▶ **Activity**: Reproduce the records from their start through the line containing "-0.012686, 0.507114, 0.608632]]", swapping "image" for "view" and changing nothing else. Omit the pictures from your answer.

▶ **Data provided**:
────────
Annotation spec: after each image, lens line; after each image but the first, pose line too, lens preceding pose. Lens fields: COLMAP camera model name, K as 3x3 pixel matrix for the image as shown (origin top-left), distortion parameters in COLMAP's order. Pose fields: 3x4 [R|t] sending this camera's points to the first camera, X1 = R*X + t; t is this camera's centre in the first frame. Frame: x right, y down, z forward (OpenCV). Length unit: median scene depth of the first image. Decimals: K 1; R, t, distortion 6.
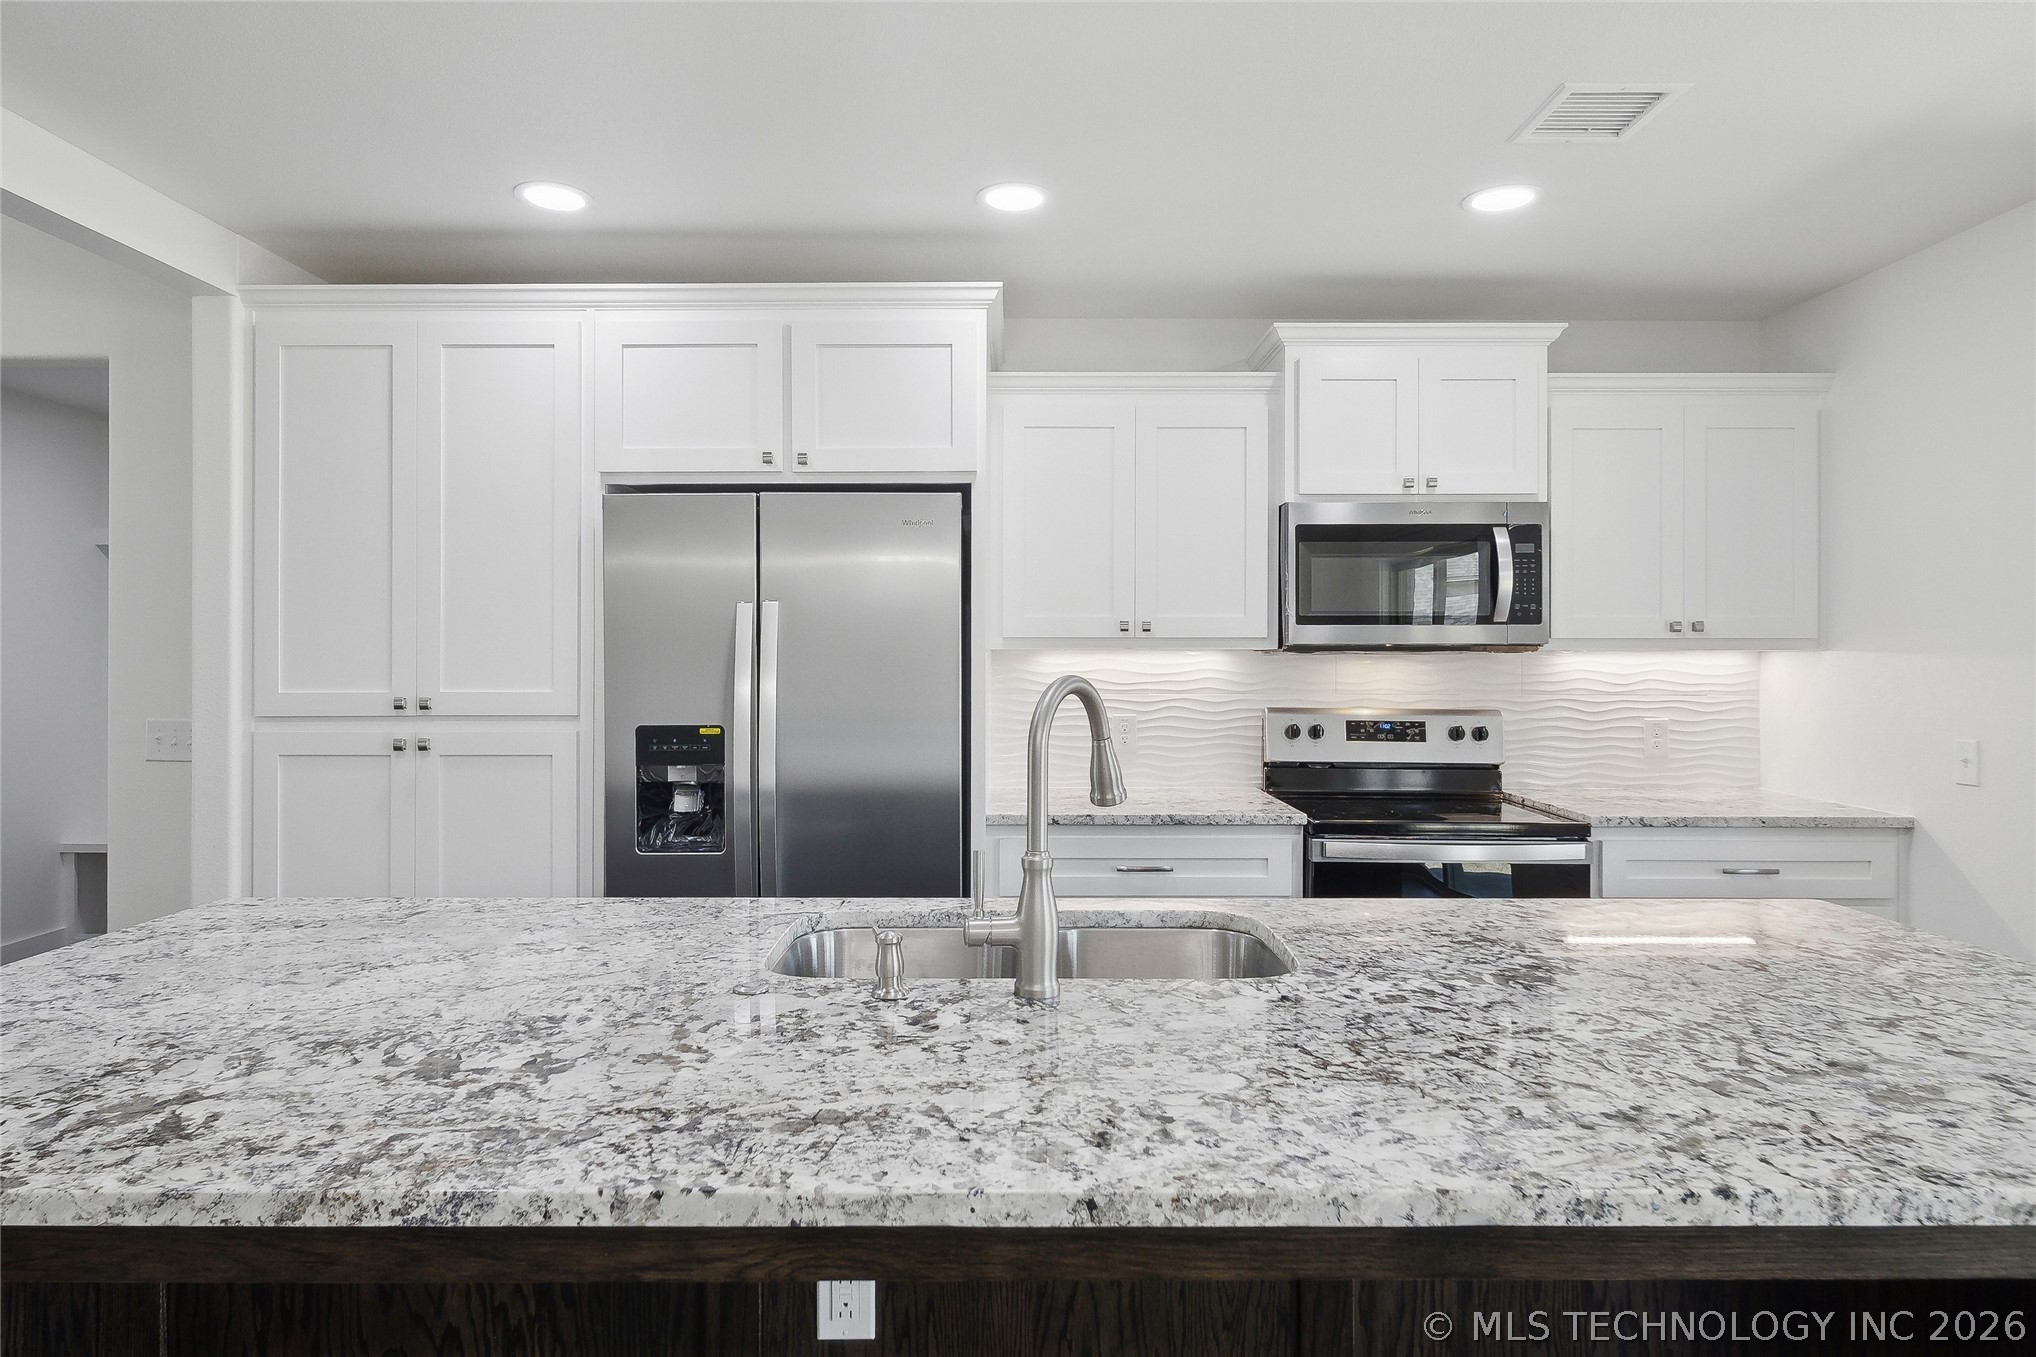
lens RADIAL K [[1191.2, 0, 1017.9], [0, 1191.2, 646.7], [0, 0, 1]] dist [0.002303, 0.000315]
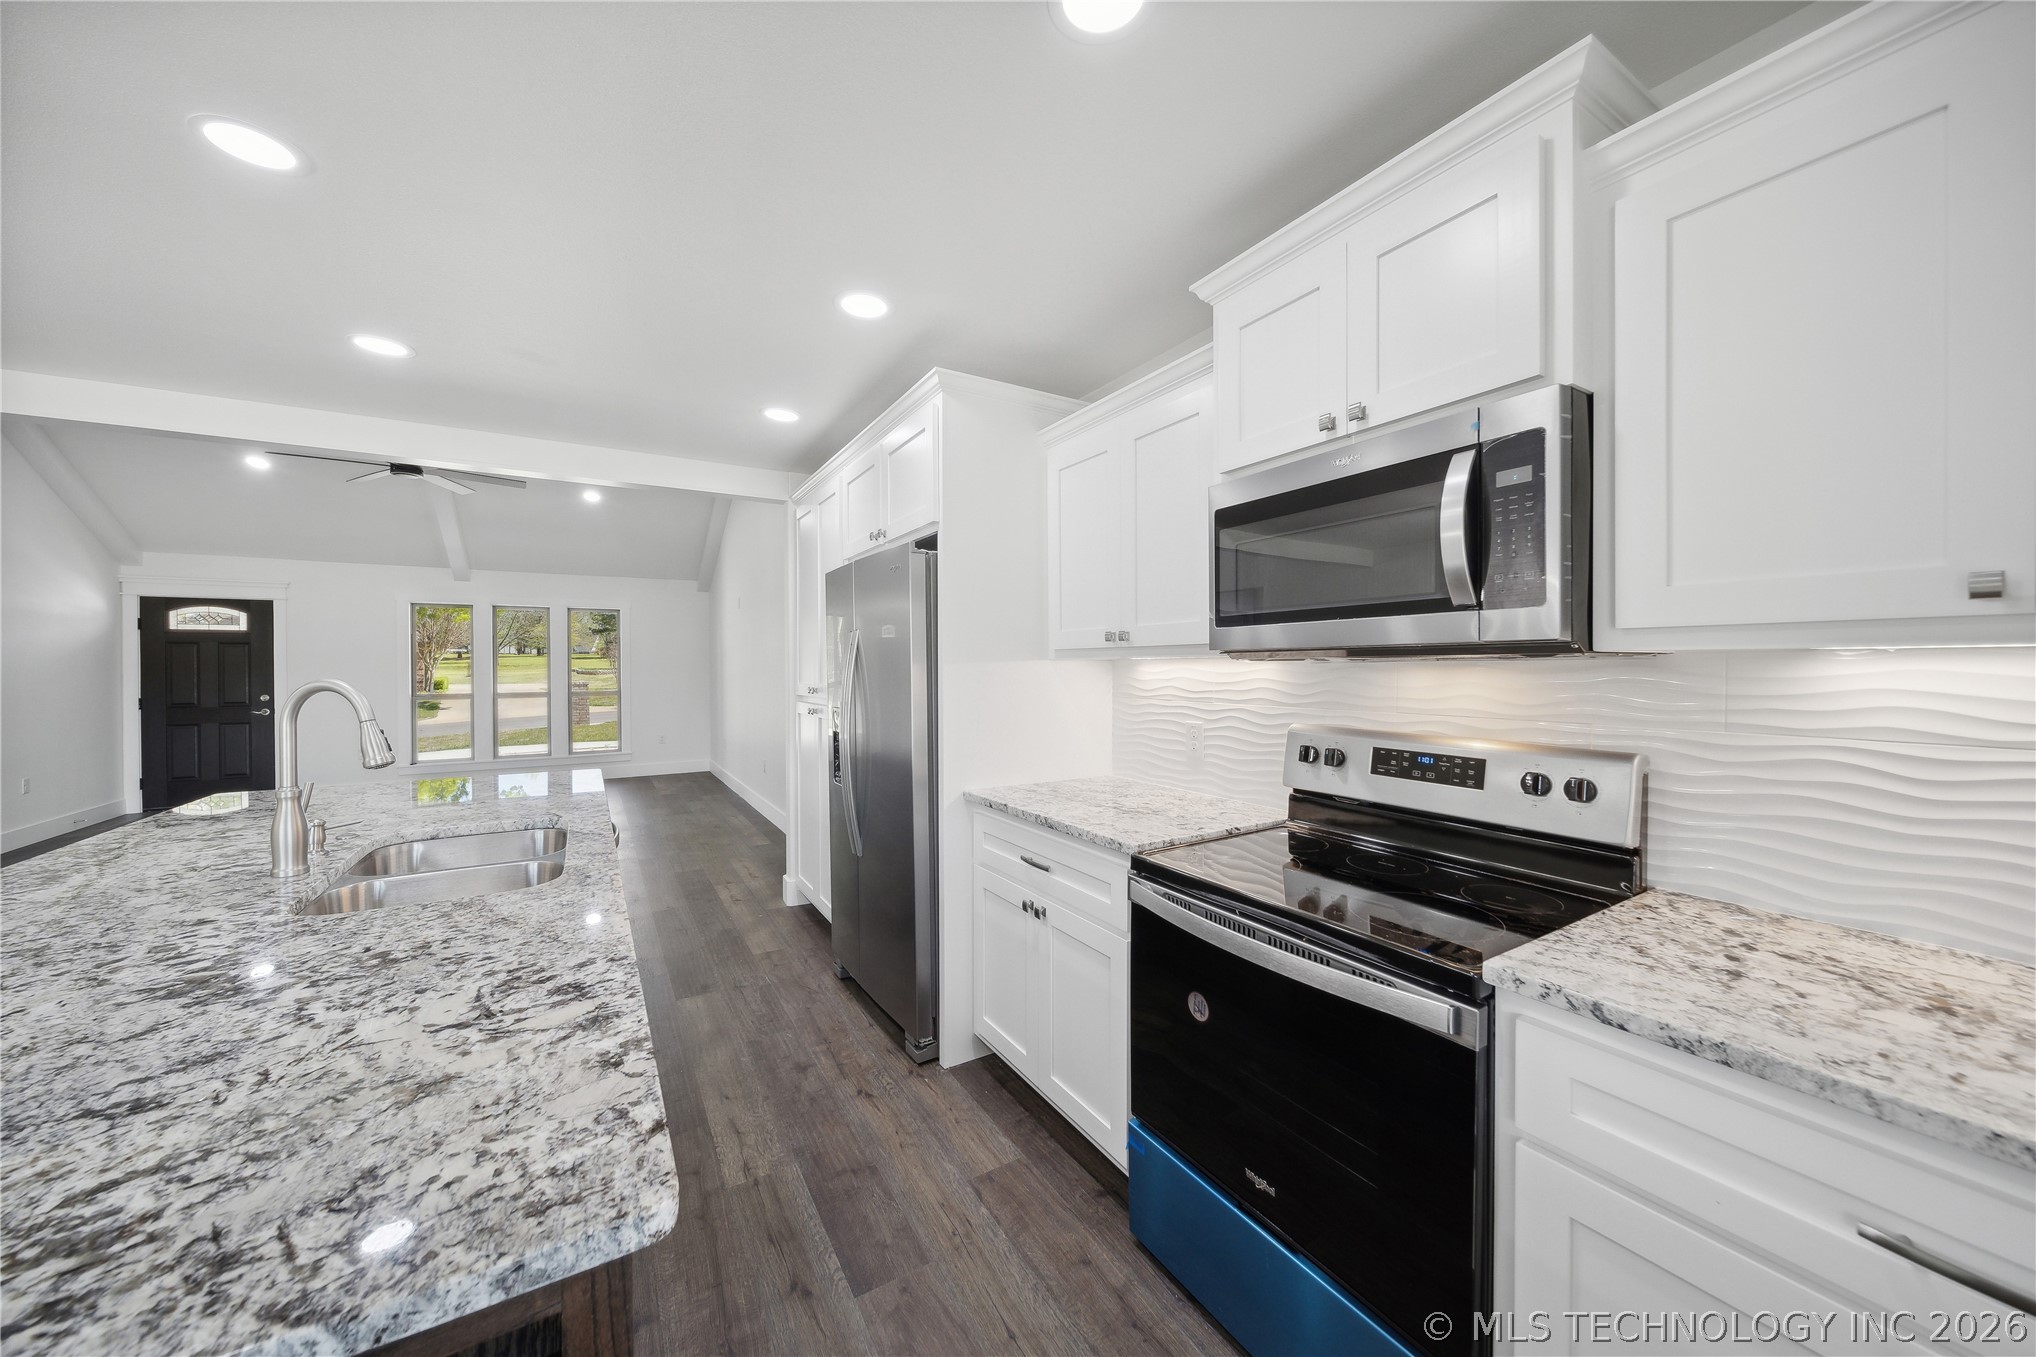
lens RADIAL K [[719.9, 0, 1007.7], [0, 719.9, 673.8], [0, 0, 1]] dist [-0.003572, -0.000392]
pose [[0.507235, 0.009347, -0.861757, 0.603930], [0.006192, 0.999876, 0.014490, 0.006817], [0.861786, -0.012686, 0.507114, 0.608632]]
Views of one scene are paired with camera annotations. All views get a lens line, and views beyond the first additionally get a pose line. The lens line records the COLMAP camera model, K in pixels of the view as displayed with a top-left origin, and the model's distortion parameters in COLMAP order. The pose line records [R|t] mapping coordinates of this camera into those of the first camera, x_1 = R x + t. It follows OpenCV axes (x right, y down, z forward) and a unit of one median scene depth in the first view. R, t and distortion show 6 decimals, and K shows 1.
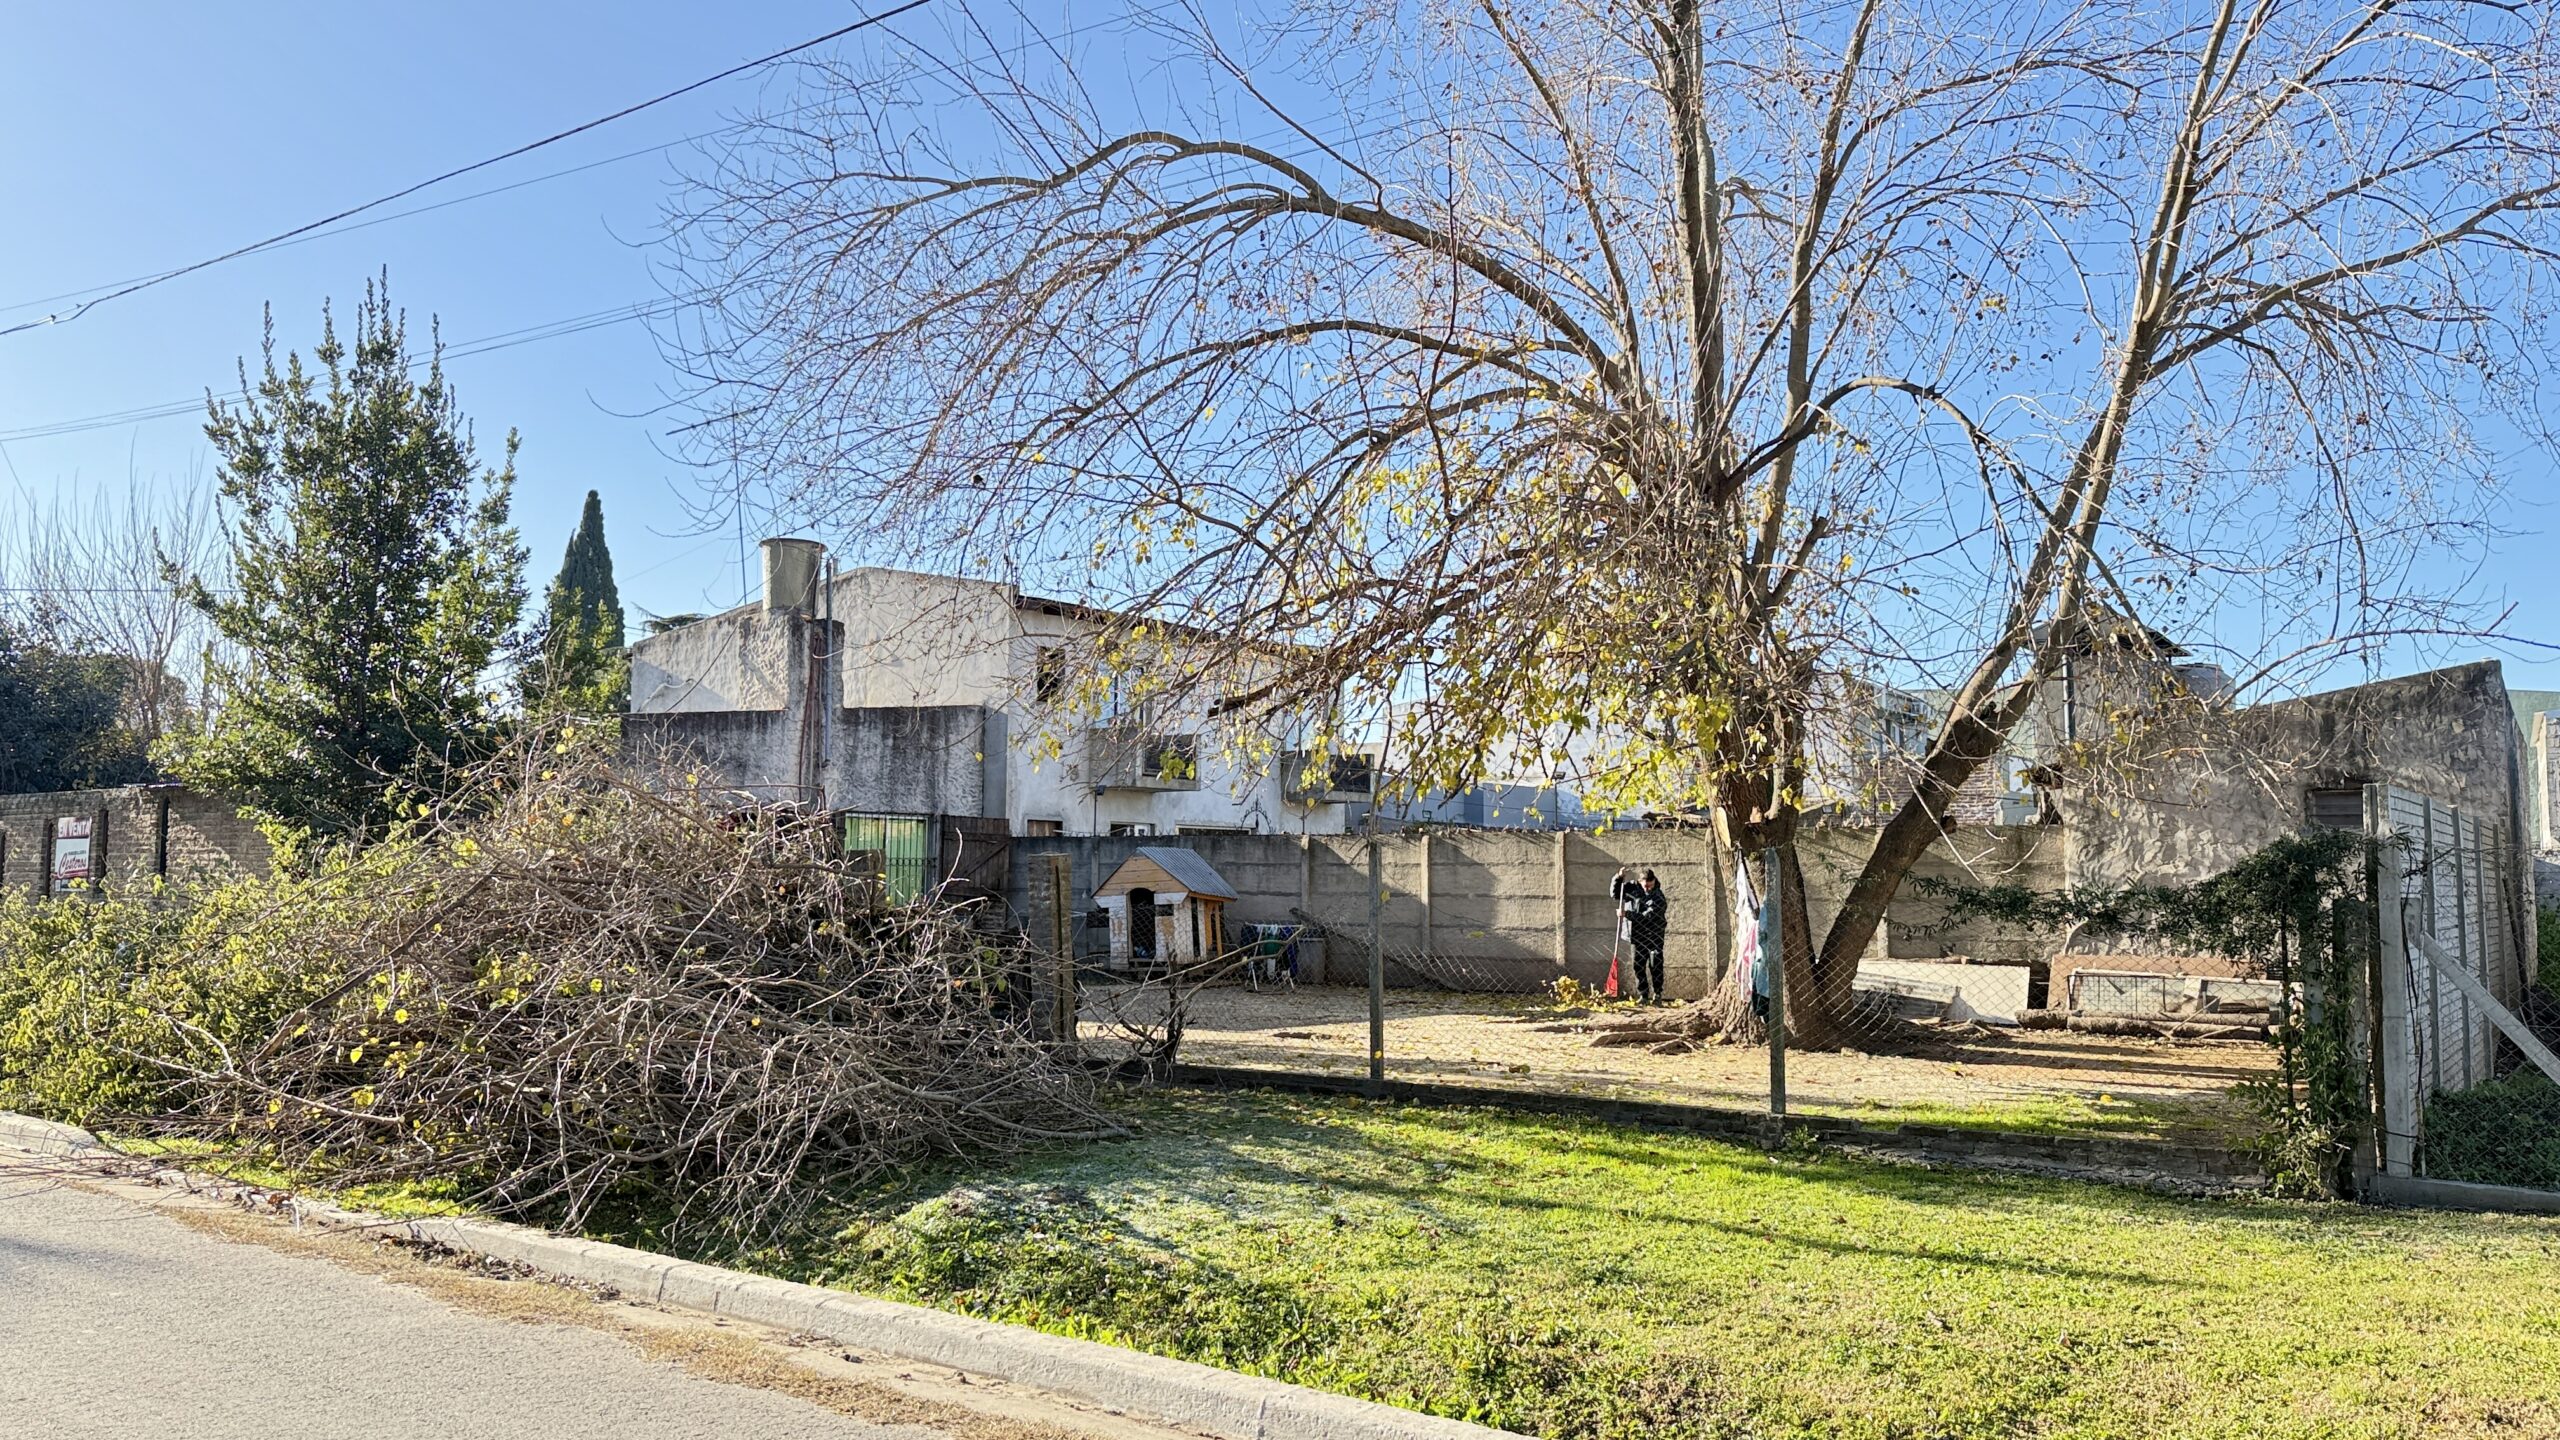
────────
▶ **Result**:
Annotation spec: after each view, lens line; after each view but the first, pose line too, lens preceding pose. Lens fields: COLMAP camera model name, K as 3x3 pixel matrix for the view as shown (origin top-left), distortion parameters in COLMAP's order. Pose fields: 3x4 [R|t] sending this camera's points to the first camera, X1 = R*X + t; t is this camera's centre in the first frame. Frame: x right, y down, z forward (OpenCV). Length unit: median scene depth of the first view. Decimals: K 1; R, t, distortion 6.
lens RADIAL K [[1191.2, 0, 1017.9], [0, 1191.2, 646.7], [0, 0, 1]] dist [0.002303, 0.000315]
lens RADIAL K [[719.9, 0, 1007.7], [0, 719.9, 673.8], [0, 0, 1]] dist [-0.003572, -0.000392]
pose [[0.507235, 0.009347, -0.861757, 0.603930], [0.006192, 0.999876, 0.014490, 0.006817], [0.861786, -0.012686, 0.507114, 0.608632]]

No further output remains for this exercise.